Madeline et Gaspard sortirent de la voiture d’un même élan, laissant les feux allumés. Ils n’avaient pas d’armes, mais s’équipèrent dans le coffre de torches, de la barre de décoffrage et du pied-de-biche que Gaspard avait achetés à Manhattan.

Il faisait toujours aussi froid. Le vent puissant, en provenance de l’Atlantique, leur arrivait en pleine face. Mais à Tibberton, même l’air iodé avait des relents de merde.

Ils s’approchèrent de la bâtisse en avançant côte à côte. La maison familiale des Sotomayor était une petite demeure coloniale rustique à un seul étage, dominée par une cheminée centrale. Si elle avait dû être jolie, très longtemps auparavant, elle était désormais sinistre. Un cottage sombre, cerné par les ronces et les herbes hautes, avec une porte encadrée de deux colonnes qui tombaient en ruine. Ils se frayèrent difficilement un passage à travers les plantes épineuses. Dans la nuit noire, la façade en lambris de pin donnait l’impression d’avoir été repeinte avec du goudron.

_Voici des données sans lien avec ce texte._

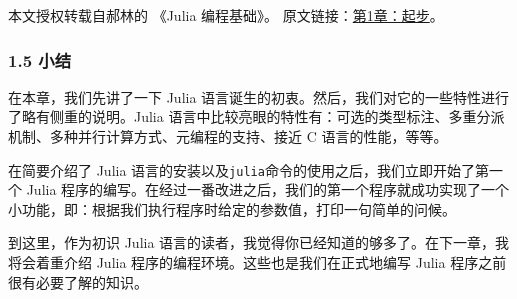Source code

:
本文授权转载自郝林的 《Julia 编程基础》。 原文链接：\href{https://github.com/hyper0x/JuliaBasics/blob/master/book/ch01.md}{第1章：起步}。

\subsubsection{1.5 小结}

在本章，我们先讲了一下 Julia 语言诞生的初衷。然后，我们对它的一些特性进行了略有侧重的说明。Julia 语言中比较亮眼的特性有：可选的类型标注、多重分派机制、多种并行计算方式、元编程的支持、接近 C 语言的性能，等等。

在简要介绍了 Julia 语言的安装以及\verb|julia|命令的使用之后，我们立即开始了第一个 Julia 程序的编写。在经过一番改进之后，我们的第一个程序就成功实现了一个小功能，即：根据我们执行程序时给定的参数值，打印一句简单的问候。

到这里，作为初识 Julia 语言的读者，我觉得你已经知道的够多了。在下一章，我将会着重介绍 Julia 程序的编程环境。这些也是我们在正式地编写 Julia 程序之前很有必要了解的知识。
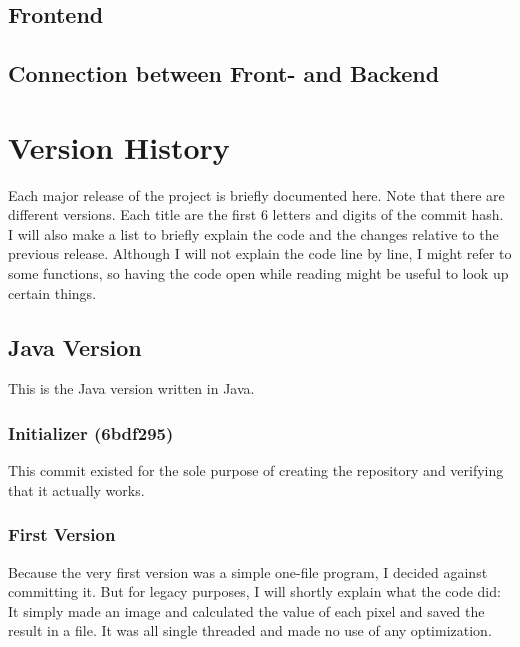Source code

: \documentclass[10pt,a4paper,titlepage]{article}
\begin{document}
	\subsection{Frontend}
	\subsection{Connection between Front- and Backend}
	
	\section{Version History}
	Each major release of the project is briefly documented here. Note that there are different versions. Each title are the first 6 letters and digits of the commit hash. I will also make a list to briefly explain the code and the changes relative to the previous release. Although I will not explain the code line by line, I might refer to some functions, so having the code open while reading might be useful to look up certain things.
	\subsection{Java Version}
	This is the Java version written in Java.
	\subsubsection{Initializer (6bdf295)}
	This commit existed for the sole purpose of creating the repository and verifying that it actually works.
	\subsubsection{First Version}
	Because the very first version was a simple one-file program, I decided against committing it. But for legacy purposes, I will shortly explain what the code did: It simply made an image and calculated the value of each pixel and saved the result in a file. It was all single threaded and made no use of any optimization.
\end{document}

Ils n’eurent pas à utiliser leur pied de-biche. La porte d’entrée était entrebâillée. Elle avait été fracturée, de longue date à en juger par l’humidité qui avait déformé le bois. Ils braquèrent le faisceau de leurs torches et progressèrent dans la maison. Le cottage était à moitié vide, macérant dans son jus depuis des années. Sans doute visité à de multiples reprises par les clodos du coin. La cuisine semi-ouverte avait été désossée. Son comptoir en bois avait disparu, les portes des placards étaient arrachées. Dans le salon ne restaient plus qu’un canapé éventré et une table au plateau fracassé. Sur le sol, des dizaines de cadavres de bouteilles de bière, des préservatifs, des seringues. On y trouvait même des pierres placées en cercle et des cendres froides indiquant qu’on avait allumé un feu au milieu du salon. Des squatteurs étaient venus ici pour baiser, boire et se défoncer à la lueur des flammes. Mais rien n’indiquait qu’on y avait détenu des prisonniers.

Dans les autres pièces du rez-de-chaussée, il ne restait que de la poussière, l’humidité et le plancher déformé qui prenait l’eau de toutes parts. À l’arrière de la maison, une véranda donnait sur une petite terrasse abritant deux fauteuils Adirondack moisis. Madeline laissa échapper un juron en apercevant un grand garage ou un hangar à bateau avec un toit arrière court et très pentu. Gaspard dans son sillage, elle traversa le jardin et se rua dans l’entrepôt. Lui aussi était vide.

Ils revinrent vers la maison. Sous l’escalier, une porte à demi dissimulée permettait d’accéder à un autre escalier qui descendait non pas vers une cave, mais plutôt vers un grand sous-sol où ne trônait qu’une table de ping-pong recouverte de toiles d’araignée. Au fond de la pièce, une nouvelle porte qui céda après deux coups d’épaule : le vide sanitaire de la baraque. Ça faisait visiblement des années que personne ne s’était aventuré ici.